1.5 How Oracle B2B Fits into a SOA Implementation

As a business-to-business gateway, Oracle B2B is used to extend business processes to trading partners. When Oracle B2B is used in a SOA composite application, you can model an end-to-end business process integration.

Oracle SOA Suite provides a complete set of service infrastructure components for designing, deploying, and managing composite applications. The multiple technology components of a composite application share common capabilities, including a single deployment and management model and tooling, end-to-end security, and unified metadata management.
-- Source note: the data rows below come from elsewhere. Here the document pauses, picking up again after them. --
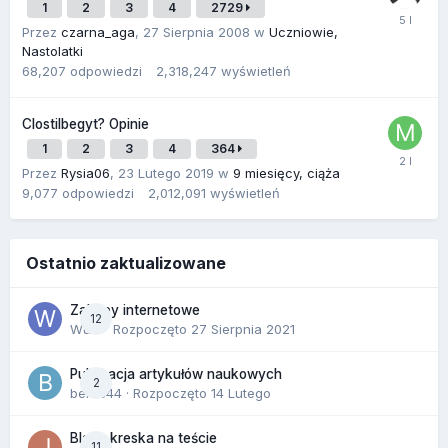
1
2
3
4
2729
Przez
czarna_aga
,
27 Sierpnia 2008
w
Uczniowie,
Nastolatki
68,207
odpowiedzi
2,318,247
wyświetleń
Clostilbegyt? Opinie
1
2
3
4
364
Przez
Rysia06
,
23 Lutego 2019
w
9 miesięcy, ciąża
9,077
odpowiedzi
2,012,091
wyświetleń
Ostatnio zaktualizowane
Zakupy internetowe
12
Wula
· Rozpoczęto
27 Sierpnia 2021
Publikacja artykułów naukowych
2
berus44
· Rozpoczęto
14 Lutego
Blada kreska na teście
11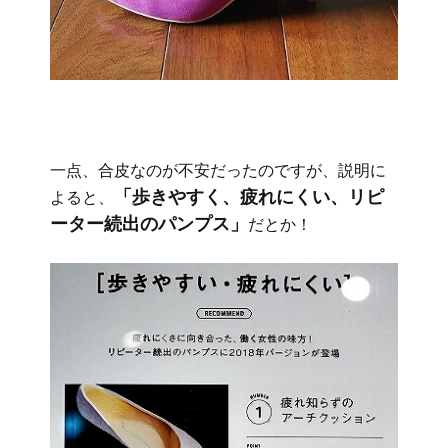
一点、合皮なのが不安だったのですが、説明に
「歩きやすく、疲れにくい、リピ
よると、
ーター続出のパンプス」
だとか！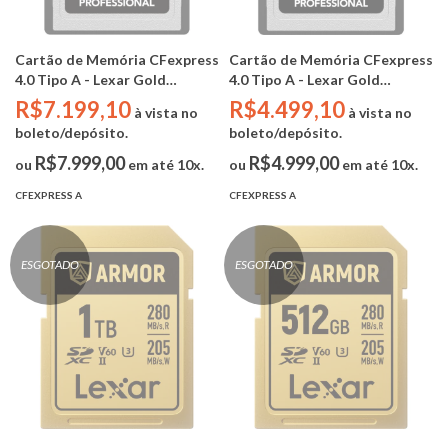
Cartão de Memória CFexpress
Cartão de Memória CFexpress
4.0 Tipo A - Lexar Gold
4.0 Tipo A - Lexar Gold
Professional 2TB (PCIe Gen 4 -
Professional 1TB (PCIe Gen 4 -
R$7.199,10
R$4.499,10
à vista no
à vista no
R 1800mb/s W 1650mb/s -
R 1800mb/s W 1650mb/s -
boleto/depósito.
boleto/depósito.
VPG200-8k/IP68) -
VPG200-8k/IP68) -
LCAEXG4002T-RNENG
LCAGOLD001T-RNENG
R$7.999,00
R$4.999,00
ou
em até 10x.
ou
em até 10x.
CFEXPRESS A
CFEXPRESS A
ESGOTADO
ESGOTADO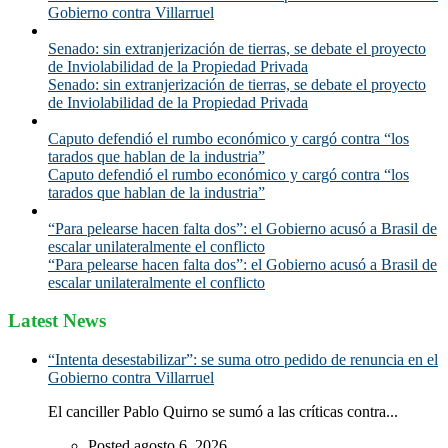
Gobierno contra Villarruel
Senado: sin extranjerización de tierras, se debate el proyecto
de Inviolabilidad de la Propiedad Privada
Senado: sin extranjerización de tierras, se debate el proyecto
de Inviolabilidad de la Propiedad Privada
Caputo defendió el rumbo económico y cargó contra “los
tarados que hablan de la industria”
Caputo defendió el rumbo económico y cargó contra “los
tarados que hablan de la industria”
“Para pelearse hacen falta dos”: el Gobierno acusó a Brasil de
escalar unilateralmente el conflicto
“Para pelearse hacen falta dos”: el Gobierno acusó a Brasil de
escalar unilateralmente el conflicto
Latest News
“Intenta desestabilizar”: se suma otro pedido de renuncia en el
Gobierno contra Villarruel
El canciller Pablo Quirno se sumó a las críticas contra...
Posted agosto 6, 2026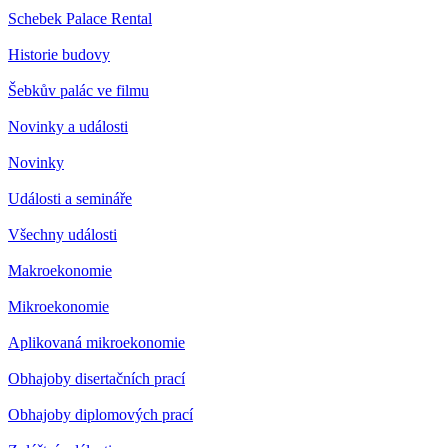
Schebek Palace Rental
Historie budovy
Šebkův palác ve filmu
Novinky a události
Novinky
Události a semináře
Všechny události
Makroekonomie
Mikroekonomie
Aplikovaná mikroekonomie
Obhajoby disertačních prací
Obhajoby diplomových prací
See Oracle Fusion Middleware Developing SOA Applications with Oracle SOA Suite for more information.

In a SOA implementation, Oracle B2B functions as a binding component, with network protocols and services that enable message sending and receiving:

  • As a service (inbound), the SOA composite application receives messages from Oracle B2B

  • As a reference (outbound), the SOA composite application passes a message to Oracle B2B, which in turn sends the message to partners.

In addition to messages, Oracle B2B can also send attachments and large payloads in a SOA implementation. See Handling Large Payloads, for information about handling large payloads.

Note:

With the integration of Oracle B2B, Mediator, and BPEL components within Oracle SOA Suite, the XML Gateway Internal Delivery channels are not needed in Oracle B2B 11g to communicate with Oracle E-Business Suite. This can be achieved by using the Oracle Application Adapter available in Oracle SOA Suite.
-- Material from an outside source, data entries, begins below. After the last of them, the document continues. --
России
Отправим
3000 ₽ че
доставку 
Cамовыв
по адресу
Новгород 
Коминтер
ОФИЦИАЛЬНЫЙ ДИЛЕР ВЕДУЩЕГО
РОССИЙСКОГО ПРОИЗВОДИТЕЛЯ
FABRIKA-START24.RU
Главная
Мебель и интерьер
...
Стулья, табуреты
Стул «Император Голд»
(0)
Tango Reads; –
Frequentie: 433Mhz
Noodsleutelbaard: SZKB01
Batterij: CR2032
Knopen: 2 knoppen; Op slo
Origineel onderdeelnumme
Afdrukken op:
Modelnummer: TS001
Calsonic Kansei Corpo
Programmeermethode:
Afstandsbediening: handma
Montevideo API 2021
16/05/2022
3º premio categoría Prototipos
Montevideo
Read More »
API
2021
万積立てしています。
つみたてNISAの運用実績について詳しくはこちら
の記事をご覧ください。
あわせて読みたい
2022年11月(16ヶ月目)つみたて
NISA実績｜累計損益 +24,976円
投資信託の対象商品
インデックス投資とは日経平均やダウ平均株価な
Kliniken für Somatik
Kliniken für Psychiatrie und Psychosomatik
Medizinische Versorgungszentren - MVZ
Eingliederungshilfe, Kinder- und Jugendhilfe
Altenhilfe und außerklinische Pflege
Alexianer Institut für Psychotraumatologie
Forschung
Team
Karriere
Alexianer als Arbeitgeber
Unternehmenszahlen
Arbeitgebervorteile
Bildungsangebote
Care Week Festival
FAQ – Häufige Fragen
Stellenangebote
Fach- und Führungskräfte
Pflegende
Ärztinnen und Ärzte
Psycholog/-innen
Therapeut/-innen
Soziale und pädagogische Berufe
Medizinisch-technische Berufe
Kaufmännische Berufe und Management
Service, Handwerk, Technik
1.6 Sending a Purchase Order: An Example of a SOA Implementation

This example describes how the components of a SOA composite application are used to send a purchase order that originates from Oracle E-Business Suite.
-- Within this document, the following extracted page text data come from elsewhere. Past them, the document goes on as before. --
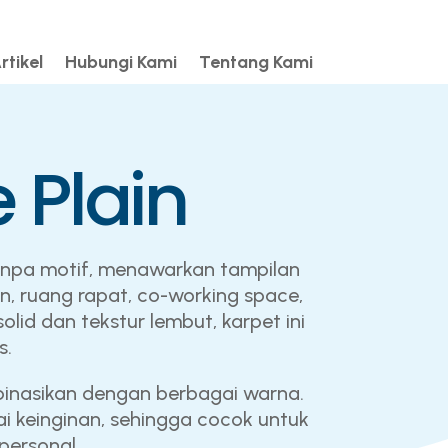
rtikel
Hubungi Kami
Tentang Kami
 Plain
) tanpa motif, menawarkan tampilan
n, ruang rapat, co-working space,
id dan tekstur lembut, karpet ini
s.
mbinasikan dengan berbagai warna.
keinginan, sehingga cocok untuk
personal.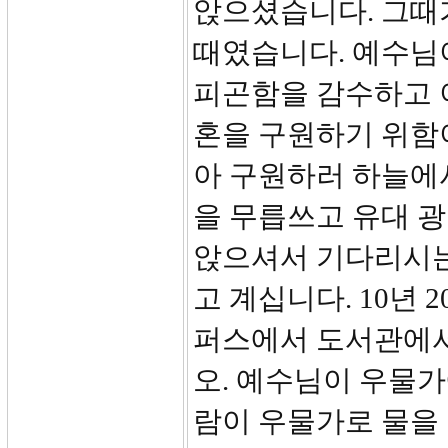
앉으셨습니다. 그때가
때였습니다. 예수님
피곤함을 감수하고 
혼을 구원하기 위함
아 구원하러 하늘에
을 무릅쓰고 유대 
앉으셔서 기다리시는
고 계십니다. 10년 
퍼스에서 도서관에서
오. 예수님이 우물가
람이 우물가로 물을 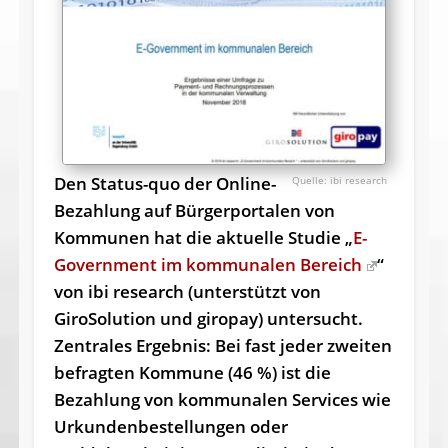
Den Status-quo der Online-
ibi research
Bezahlung auf Bürgerportalen von
Kommunen hat die aktuelle Studie „
E-
Government im kommunalen Bereich
“
von ibi research (unterstützt von
GiroSolution und giropay) untersucht.
Zentrales Ergebnis: Bei fast jeder zweiten
befragten Kommune (46 %) ist die
Bezahlung von kommunalen Services wie
Urkundenbestellungen oder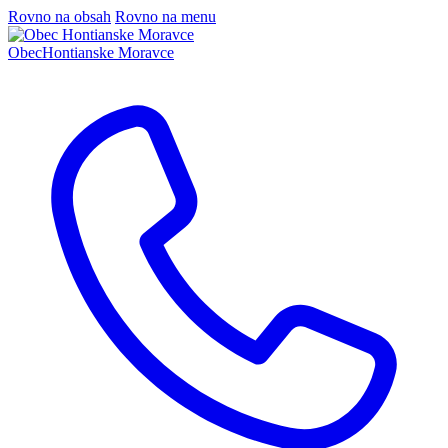
Rovno na obsah
Rovno na menu
Obec
Hontianske Moravce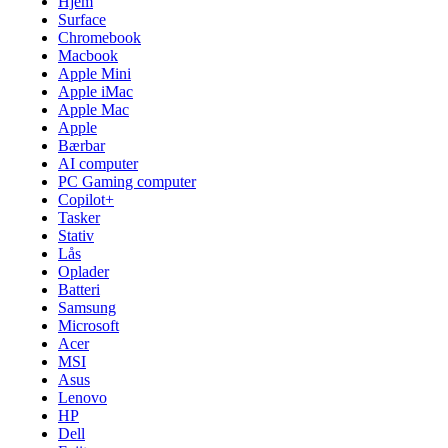
Hjem
Surface
Chromebook
Macbook
Apple Mini
Apple iMac
Apple Mac
Apple
Bærbar
AI computer
PC Gaming computer
Copilot+
Tasker
Stativ
Lås
Oplader
Batteri
Samsung
Microsoft
Acer
MSI
Asus
Lenovo
HP
Dell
Figure 1-1is an illustration of this example.

Figure 1-1 An Outbound Purchase Order in a SOA Composite Application

Description of Figure 1-1 follows
Description of "Figure 1-1 An Outbound Purchase Order in a SOA Composite Application"

The outbound purchase order (P. O.) is an XML document that participates in an end-to-end business process as follows:

  1. An application, for example, Oracle E-Business Suite, initiates the P. O. process. The P. O. document uses the application-generated XML.

  2. Oracle Mediator receives the P. O. from Oracle E-Business Suite. The P. O. is translated to canonical XML through XSLT Mapper, and is validated by using the schema obtained when the composite application was validated. Oracle Mediator routes the message to Oracle BPEL Process Manager.

  3. Oracle BPEL Process Manager receives the P. O. from Oracle Mediator. Business processes such as human workflow, business rules, and error handling can apply before Oracle BPEL Process Manager sends the P. O. back to Oracle Mediator.

  4. Oracle Mediator receives the P. O. from Oracle BPEL Process Manager. The P. O. is transformed from canonical XML to the target XML through XSLT Mapper and then routed to Oracle B2B.

  5. Oracle B2B receives the P. O. from Mediator, translates the P. O. to EDI native format, for example, and manages the interaction with the trading partner.

  6. Oracle Business Activity Monitoring (BAM) monitors the end-to-end process.

See Using Oracle B2B in the Oracle JDeveloper Environment for information about how to include a B2B binding component in a SOA composite application.

1.7 Administering Oracle B2B in the Oracle Fusion Middleware Environment

Several components provide monitoring, configuration, and performance tuning capabilities for Oracle B2B.

Within the Oracle B2B interface, use the following for monitoring and configuration:

1.8 Accessibility Options

This section describes the accessibility options available with Oracle B2B.

1.8.1 Enabling Accessibility Features in Oracle B2B

Oracle B2B provides the screen reader option, which enables your screen reader to access and read all components of the application.

To enable the screen reader:

  1. Click the Enable screen reader mode link in the top right corner.
  2. The following confirmation message appears: This will enable screen reader mode for the current session. Do you want to continue?
  3. Click Yes to confirm.

Note:

Where the calendar appears in the user interface, it is not available in Screen Reader mode.